Mostly, Stone spoke through his work. His talent as a painter, local art experts say, could have made him a wealthy man through private commissions. But Stone preferred to pursue subjects that interested him, not paychecks.
In his final years, he shifted his focus from Northampton, where his street paintings helped defined his early work, to grittier scenes in Holyoke. Gentrification in Northampton had changed the landscape and removed many of the characters that had caught Stone’s eye.
And in his final months, as if seeking to replenish his own soul, Stone had been traveling New England and soaking in its beauty, from river gorges to seascapes, meditating on those places with the painterly tools that had always brought him joy.

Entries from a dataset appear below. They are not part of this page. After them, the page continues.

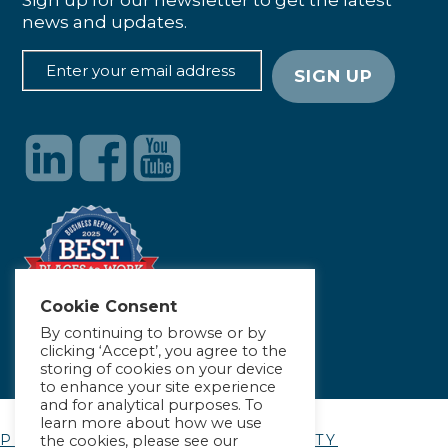
Sign up for our newsletter to get the latest
news and updates.
Cookie Consent
By continuing to browse or by
clicking ‘Accept’, you agree to the
storing of cookies on your device
to enhance your site experience
and for analytical purposes. To
learn more about how we use
PRIVACY POLICY
|
ACCESSIBILITY
the cookies, please see our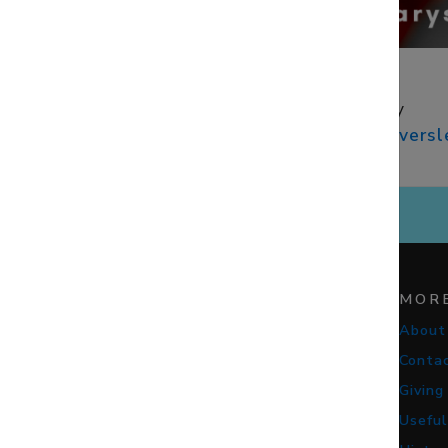
CONTACTS
Rev. Faith Bailey
vicar@​stmaryseversl
07949 839185
STAY CONNECTED
MOR
About
Conta
Giving
Useful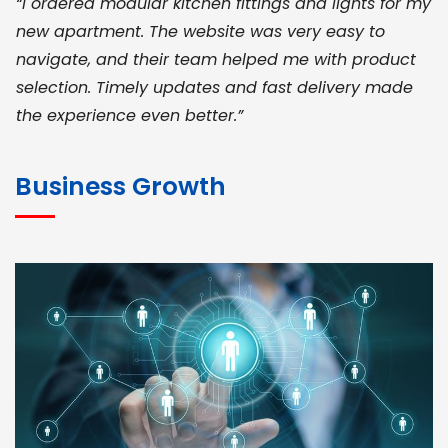
“I ordered modular kitchen fittings and lights for my
new apartment. The website was very easy to
navigate, and their team helped me with product
selection. Timely updates and fast delivery made
the experience even better.”
JOHN ABRAHAM
Morris, CEO
Business Growth
“ As a civil contractor, I rely on BuildHomeMart.com
for bulk orders. Their wide product range, fair
pricing, and smooth logistics help me meet client
deadlines. Excellent vendor coordination and
genuine materials every single time”
RAMESH KUMAER
Madurai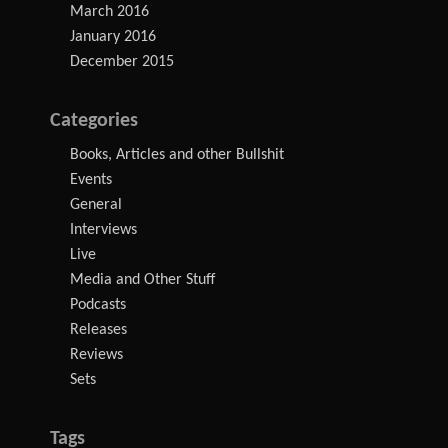
March 2016
January 2016
December 2015
Categories
Books, Articles and other Bullshit
Events
General
Interviews
Live
Media and Other Stuff
Podcasts
Releases
Reviews
Sets
Tags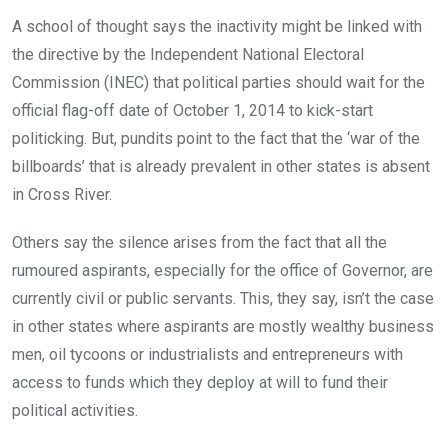
A school of thought says the inactivity might be linked with
the directive by the Independent National Electoral
Commission (INEC) that political parties should wait for the
official flag-off date of October 1, 2014 to kick-start
politicking. But, pundits point to the fact that the ‘war of the
billboards’ that is already prevalent in other states is absent
in Cross River.
Others say the silence arises from the fact that all the
rumoured aspirants, especially for the office of Governor, are
currently civil or public servants. This, they say, isn’t the case
in other states where aspirants are mostly wealthy business
men, oil tycoons or industrialists and entrepreneurs with
access to funds which they deploy at will to fund their
political activities.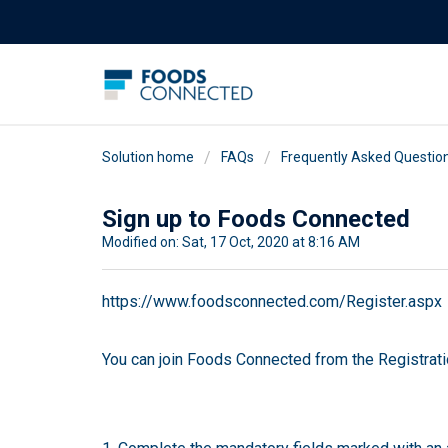
Solution home
FAQs
Frequently Asked Questio
Sign up to Foods Connected
Modified on: Sat, 17 Oct, 2020 at 8:16 AM
https://www.foodsconnected.com/Register.aspx
You can join Foods Connected from the Registrati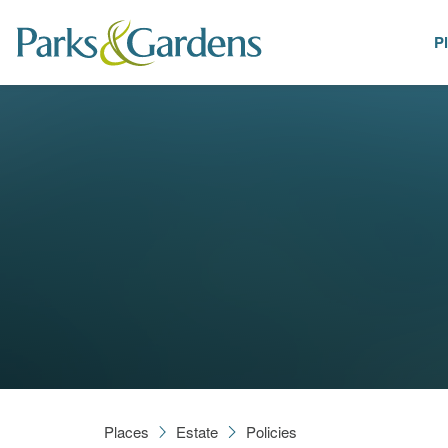
P
Places
Places
Estate
Policies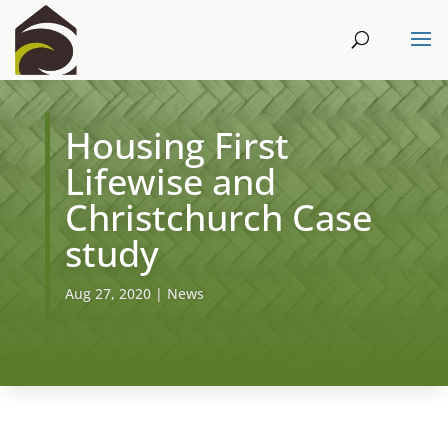
Housing First
Lifewise and
Christchurch Case
study
Aug 27, 2020
|
News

Todd Ford, executive director of the Hampshire Council of Governments, told listeners at the unveiling that Stone needed to summon everything he had to complete the commission. “It’s a testament to his strength that he finished it,” Ford said.
“Extraordinary impact,” Stone said of local children. He wouldn’t have wanted people to speak that way of his own work. But in a sculpture like this final one, and in the wide body of work in private and public collections, Stone’s vision endures. The world he captured is a place in which people, rich or poor, seem ready to give. Their mute generosity, and this artist’s own determination to capture it, helps hope take flight.